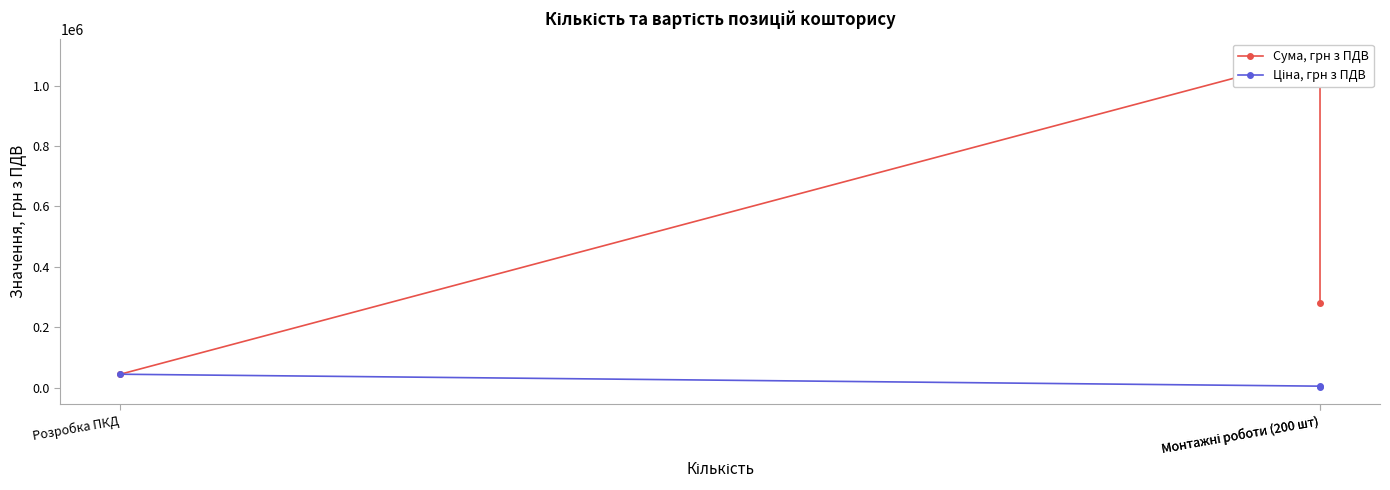

What is the minimum value shown in the chart?

1400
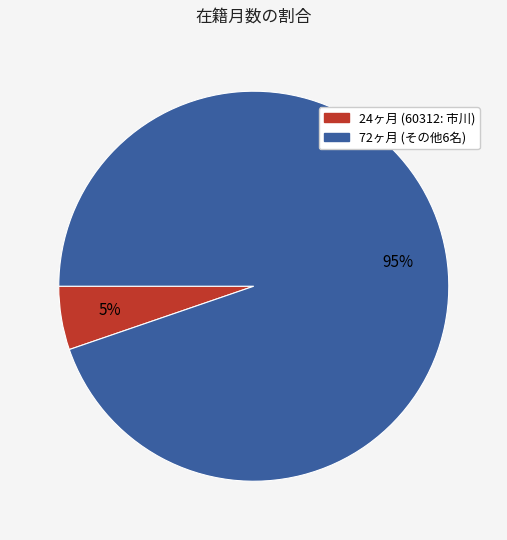

Is there a majority slice in this chart?

Yes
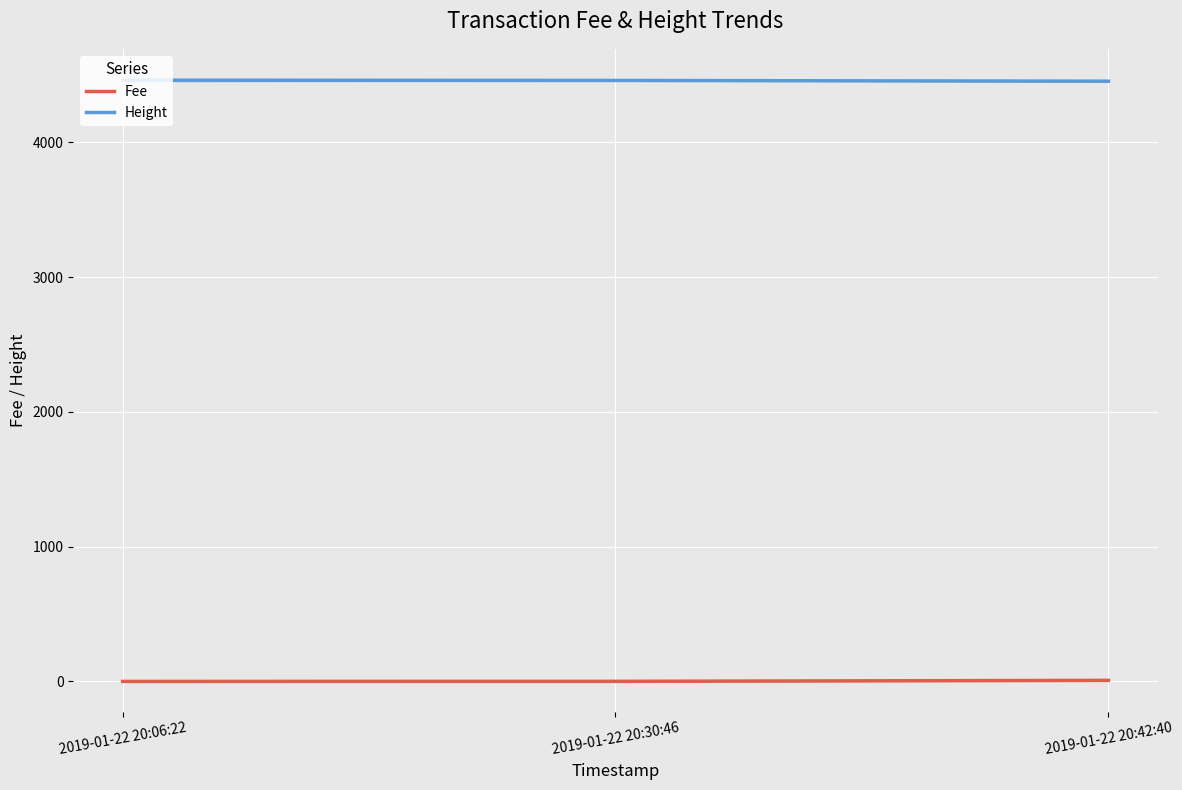

How many lines are shown in the chart?

2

-*-

[Problem] Format the entries above as a JSON list of strings, one string per line, with blank lines and the pictures omitted.

[Exercise solution]
[
  "What is the minimum value shown in the chart?",
  "1400",
  "Is there a majority slice in this chart?",
  "Yes",
  "How many lines are shown in the chart?",
  "2"
]